Concluindo, repare-se, no entanto, que alguns entrevistados, ainda que valorizem, primeiramente, a dimensão científica da escola e sublinhem a importância da dimensão educativa no sentido axiológico e cívico, reconhecem que, face a uma necessidade lucrativa por

parte da escola P.N., a vertente económica da educação tende a sobrepor-se, como ilustram as palavras da professora E8:

“Sinceramente, sem nenhuma falsidade, a escola onde leccionamos está muito vocacionada para a parte empresarial…, os rankings, notas.
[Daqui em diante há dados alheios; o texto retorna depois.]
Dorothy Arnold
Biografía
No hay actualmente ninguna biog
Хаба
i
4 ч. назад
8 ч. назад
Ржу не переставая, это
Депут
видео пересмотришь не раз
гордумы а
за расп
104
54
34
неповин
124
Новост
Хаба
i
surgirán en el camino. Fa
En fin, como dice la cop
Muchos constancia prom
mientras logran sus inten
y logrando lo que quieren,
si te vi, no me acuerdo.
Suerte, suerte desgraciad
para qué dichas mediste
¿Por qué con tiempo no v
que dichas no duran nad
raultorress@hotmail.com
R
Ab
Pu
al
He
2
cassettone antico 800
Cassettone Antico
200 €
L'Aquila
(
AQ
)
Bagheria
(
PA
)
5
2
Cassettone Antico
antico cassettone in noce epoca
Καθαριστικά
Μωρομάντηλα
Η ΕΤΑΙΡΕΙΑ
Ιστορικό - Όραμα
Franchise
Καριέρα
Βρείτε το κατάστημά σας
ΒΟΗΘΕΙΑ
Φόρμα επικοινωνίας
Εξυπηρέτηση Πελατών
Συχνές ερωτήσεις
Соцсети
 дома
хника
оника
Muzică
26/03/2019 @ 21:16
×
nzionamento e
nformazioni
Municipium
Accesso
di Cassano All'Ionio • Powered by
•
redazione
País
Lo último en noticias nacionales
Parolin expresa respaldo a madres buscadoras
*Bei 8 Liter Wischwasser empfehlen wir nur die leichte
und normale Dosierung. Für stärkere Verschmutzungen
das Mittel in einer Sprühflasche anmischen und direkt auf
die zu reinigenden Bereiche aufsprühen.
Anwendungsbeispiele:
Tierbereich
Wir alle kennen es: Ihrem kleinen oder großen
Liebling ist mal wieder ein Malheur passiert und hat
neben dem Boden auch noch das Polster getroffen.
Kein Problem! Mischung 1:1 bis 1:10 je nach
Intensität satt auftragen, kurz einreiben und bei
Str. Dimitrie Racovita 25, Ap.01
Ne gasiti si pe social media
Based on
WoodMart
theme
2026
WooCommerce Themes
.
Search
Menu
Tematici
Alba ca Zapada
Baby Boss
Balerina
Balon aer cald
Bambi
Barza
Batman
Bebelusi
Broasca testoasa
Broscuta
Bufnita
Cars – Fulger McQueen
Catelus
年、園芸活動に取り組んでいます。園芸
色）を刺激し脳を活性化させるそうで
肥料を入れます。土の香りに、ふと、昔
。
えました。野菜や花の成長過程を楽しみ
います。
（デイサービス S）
Eu sei que por detrás disso está um interesse económico, financeiro, porque se não houver clientes (risos) não vai para a frente, mas é um problema, quer dizer, eu gosto de ser professora cá, mas há coisas que me deixam infeliz.” (E8: 274).

Sintetizando os sentidos ambíguos de escola, em termos globais e na perspectiva dos entrevistados, o Estado não tende a promover o desenvolvimento de uma escola que valorize, em primeira instância, racionalidades de índole emancipatória, ou seja, o Estado não tende a preocupar-se em dotar os alunos de atributos e competências que lhes proporcionem problematizar de forma reflexiva e crítica o mundo e a sua realidade concreta.

No que respeita às representações de escola, de um modo geral, o órgão de direcção/gestão e os coordenadores/professores, ainda que num plano discursivo concebam a escola enquanto escola cidadã, na qual a dimensão crítica e criativa coopera e articula com a componente científica e disciplinar, na prática adoptam um sentido técnico. Contudo, são unânimes no reconhecimento de que, na realidade, o espaço educativo da escola P.N. tende a favorecer lógicas de índole instrumentalista, designadamente a satisfação das expectativas dos alunos e pais.

Considerando a apreciação crítica realizada, é claramente perceptível que a amostra em estudo, face a um conjunto de condicionalismos, nomeadamente de ordem económica, tende a deslocar as suas práticas em prol dos resultados e das expectativas dos alunos e pais e, neste contexto,

“[…] tendem a apontar as escolas privadas como aquelas que perseguem objectivos idênticos aos das empresas comerciais (G. Robinson: 1971) ou que as mesmas, numa sociedade capitalista, não passam de ´Projectos económicos-financeiros como outro qualquer´ (M. Góes, 1989: 48) […]” (Estêvão, 1998c: 64).

Finalizando, nesta linha de análise, a escola P.N. pode ser percepcionada como um espaço de espaços, na qual se cruzam imagens distintas, por vezes, contraditórias, de acordo

com as conjunturas temporais e espaciais. Este facto mostra-se concordante com os discursos dos sujeitos entrevistados que corroboram a ideia da pluralidade de acepções de escola no espaço da escola P.N., fundamentando as suas posições através de razões, principalmente, do foro económico.